Oh you want just bigints

seancorfield01:07:50

(s/and int? (s/conformer bigint)) perhaps?

seancorfield01:07:19

boot.user=> (s/exercise (s/and int? (s/conformer bigint)))
([-1 -1N] [0 0N] [0 0N] [0 0N] [4 4N] [4 4N] [-12 -12N] [-45 -45N] [4 4N] [-63 -63N])

seancorfield01:07:03

BTW @alexmiller I think the docstring on s/conformer is very confusing about its intent...

seancorfield01:07:15

"takes a predicate function with the semantics of conform i.e. it should return either a (possibly converted) value or :clojure.spec/invalid, and returns a spec that uses it as a predicate/conformer"

seancorfield01:07:37

Because the function argument it takes isn’t really a "predicate function"… that makes it sound like it should be something like int?...

seancorfield01:07:29

…perhaps if it said "takes a conforming function i.e., it should return either a (possibly converted) value or :clojure.spec/invalid"…?

seancorfield01:07:50

(predicate is pretty much otherwise used for functions that return truthy / falsey values in the Spec docs I think?)

seancorfield01:07:15

& and and take predicates, fdef’s :ret, merge, spec

seancorfield01:07:57

(although there is mention in a couple of places that some of those "predicate" contexts may also conform the value… so it’s not entirely clear what’s intended)

seancorfield01:07:43

@lvh @eggsyntax I tested and it looks like you can use (s/and (s/double-in …) (s/conformer bigdec)) if you wanted BigDecimals — and (s/conformer rationalize) if you wanted ratios… and the example above produces big ints

seancorfield01:07:45

Oh, simpler: (s/exercise bigdec?) — didn’t realize there was a direct generator for that

seancorfield01:07:05

and (s/exercise ratio?) ...

seancorfield01:07:25

So bigint? is kind of the only missing one...

eggsyntax01:07:10

Oh, interesting. I was thinking something roughly like (s/with-gen int? (gen/fmap #(bigint %) int?)) (that's just offhand & may have errors; I don't have a repl at hand).

seancorfield01:07:14

Using s/conformer seems simpler… but now Alex has made me question whether that’s entirely valid 😸

seancorfield01:07:08

We use s/conformer as a way to map input field formats to domain model formats along with specs for input fields.

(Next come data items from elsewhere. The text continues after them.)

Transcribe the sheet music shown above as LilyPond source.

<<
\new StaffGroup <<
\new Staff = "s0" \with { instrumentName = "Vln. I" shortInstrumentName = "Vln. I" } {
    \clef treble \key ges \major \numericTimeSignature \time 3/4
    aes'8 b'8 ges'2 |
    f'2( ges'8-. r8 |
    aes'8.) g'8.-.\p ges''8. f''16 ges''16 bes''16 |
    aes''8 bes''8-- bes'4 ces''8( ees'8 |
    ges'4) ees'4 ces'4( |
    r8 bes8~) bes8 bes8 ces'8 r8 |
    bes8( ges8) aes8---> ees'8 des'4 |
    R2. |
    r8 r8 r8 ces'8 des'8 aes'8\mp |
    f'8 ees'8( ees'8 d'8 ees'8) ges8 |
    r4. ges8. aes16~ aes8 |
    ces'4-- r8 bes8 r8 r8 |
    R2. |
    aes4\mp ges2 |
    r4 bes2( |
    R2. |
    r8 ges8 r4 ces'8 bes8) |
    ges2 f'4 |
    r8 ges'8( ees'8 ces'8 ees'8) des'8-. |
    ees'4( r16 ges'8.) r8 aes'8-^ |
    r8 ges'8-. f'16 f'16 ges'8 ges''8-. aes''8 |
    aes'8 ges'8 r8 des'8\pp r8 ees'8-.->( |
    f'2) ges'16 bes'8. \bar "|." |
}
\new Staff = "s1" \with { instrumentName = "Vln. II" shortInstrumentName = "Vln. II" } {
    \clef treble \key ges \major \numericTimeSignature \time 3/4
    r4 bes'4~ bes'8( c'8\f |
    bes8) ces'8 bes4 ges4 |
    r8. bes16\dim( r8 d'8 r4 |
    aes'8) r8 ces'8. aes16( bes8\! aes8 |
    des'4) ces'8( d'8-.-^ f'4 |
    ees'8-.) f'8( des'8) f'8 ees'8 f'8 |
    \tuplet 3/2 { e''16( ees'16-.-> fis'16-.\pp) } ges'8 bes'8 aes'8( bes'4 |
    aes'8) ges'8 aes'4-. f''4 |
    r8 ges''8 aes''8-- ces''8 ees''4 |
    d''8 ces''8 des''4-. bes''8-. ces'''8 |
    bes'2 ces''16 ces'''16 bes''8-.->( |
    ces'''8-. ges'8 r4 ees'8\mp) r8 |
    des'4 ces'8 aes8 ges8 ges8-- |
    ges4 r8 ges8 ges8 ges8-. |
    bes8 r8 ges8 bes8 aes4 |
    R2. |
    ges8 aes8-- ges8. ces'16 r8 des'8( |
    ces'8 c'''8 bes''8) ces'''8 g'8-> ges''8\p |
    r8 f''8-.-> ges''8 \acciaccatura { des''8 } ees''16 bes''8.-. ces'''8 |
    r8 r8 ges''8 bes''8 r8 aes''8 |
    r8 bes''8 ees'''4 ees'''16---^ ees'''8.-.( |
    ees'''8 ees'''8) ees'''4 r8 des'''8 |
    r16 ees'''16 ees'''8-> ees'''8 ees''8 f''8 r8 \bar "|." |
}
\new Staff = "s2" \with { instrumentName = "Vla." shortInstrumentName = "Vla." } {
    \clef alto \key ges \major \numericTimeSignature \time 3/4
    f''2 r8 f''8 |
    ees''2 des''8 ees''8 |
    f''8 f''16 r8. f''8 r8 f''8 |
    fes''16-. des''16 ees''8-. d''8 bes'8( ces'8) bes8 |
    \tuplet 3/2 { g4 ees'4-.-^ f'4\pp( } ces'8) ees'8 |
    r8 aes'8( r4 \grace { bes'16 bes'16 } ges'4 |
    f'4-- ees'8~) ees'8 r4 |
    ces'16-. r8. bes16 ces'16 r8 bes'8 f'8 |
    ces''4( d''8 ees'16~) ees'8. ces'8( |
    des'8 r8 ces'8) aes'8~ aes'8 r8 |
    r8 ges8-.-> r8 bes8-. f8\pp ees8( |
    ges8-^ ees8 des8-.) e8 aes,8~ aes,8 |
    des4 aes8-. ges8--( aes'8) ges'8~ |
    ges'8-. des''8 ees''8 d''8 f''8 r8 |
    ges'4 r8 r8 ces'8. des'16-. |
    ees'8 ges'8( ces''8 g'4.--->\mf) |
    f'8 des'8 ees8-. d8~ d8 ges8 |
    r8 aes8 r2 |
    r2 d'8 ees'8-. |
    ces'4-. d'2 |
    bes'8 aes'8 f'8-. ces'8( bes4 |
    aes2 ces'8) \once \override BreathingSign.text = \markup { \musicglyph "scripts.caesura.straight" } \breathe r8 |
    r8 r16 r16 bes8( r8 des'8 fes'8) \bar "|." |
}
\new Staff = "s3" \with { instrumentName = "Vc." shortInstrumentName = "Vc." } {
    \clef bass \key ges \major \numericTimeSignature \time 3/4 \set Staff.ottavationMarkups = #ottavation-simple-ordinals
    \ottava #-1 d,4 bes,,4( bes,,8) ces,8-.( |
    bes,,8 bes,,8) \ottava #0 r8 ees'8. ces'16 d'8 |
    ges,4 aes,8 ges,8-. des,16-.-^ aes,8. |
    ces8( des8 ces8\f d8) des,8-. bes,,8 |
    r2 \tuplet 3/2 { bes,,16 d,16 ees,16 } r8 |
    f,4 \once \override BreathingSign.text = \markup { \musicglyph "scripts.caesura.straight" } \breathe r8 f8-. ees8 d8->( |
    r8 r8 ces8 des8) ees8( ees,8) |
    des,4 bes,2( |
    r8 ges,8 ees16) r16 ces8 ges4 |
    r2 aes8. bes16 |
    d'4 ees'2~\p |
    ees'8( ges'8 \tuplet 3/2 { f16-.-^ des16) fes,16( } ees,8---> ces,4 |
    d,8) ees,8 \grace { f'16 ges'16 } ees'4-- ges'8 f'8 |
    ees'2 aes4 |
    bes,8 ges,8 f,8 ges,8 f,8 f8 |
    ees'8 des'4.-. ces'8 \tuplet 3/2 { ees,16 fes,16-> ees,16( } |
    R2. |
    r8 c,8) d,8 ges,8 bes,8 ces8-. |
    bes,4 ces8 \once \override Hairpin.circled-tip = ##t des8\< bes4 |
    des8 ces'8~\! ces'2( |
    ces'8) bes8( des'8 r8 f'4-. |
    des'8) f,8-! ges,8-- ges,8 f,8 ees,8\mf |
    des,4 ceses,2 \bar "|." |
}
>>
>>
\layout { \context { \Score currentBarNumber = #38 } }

We’re now using specs as part of input validation and as part of our domain model testing.

eggsyntax01:07:14

Nice. I haven't really played with s/conformer yet (although I'm certainly making use of s/conform).

lvh01:07:36

@seancorfield: great, thanks 🙂

lvh01:07:08

@alexmiller: I’m OK with any integer; I didn’t realize integer? had been introduced and was using int?

Alex Miller (Clojure team)02:07:12

integer? is old, int? is the new one

dryewo09:07:52

It seems that :ret is not checked at all currently:

(defn foo [x] x)
(s/fdef foo
  :args (s/cat :x int?)
  :ret string?)
(stest/instrument `foo)
(foo 1)

dryewo09:07:17

what am I doing wrong?

dryewo09:07:20

if I put string? into :args, it throws as expected.

dryewo09:07:29

I’m using alpha10

dryewo09:07:05

However, when I run (stest/check foo)`, it complains about wrong :ret. Should it be this way, only checked while testing?

dryewo09:07:55

okay, never mind

seancorfield17:07:00

@dryewo: yes, instrument is to test that functions are called correctly, check is to test that functions are implemented correctly.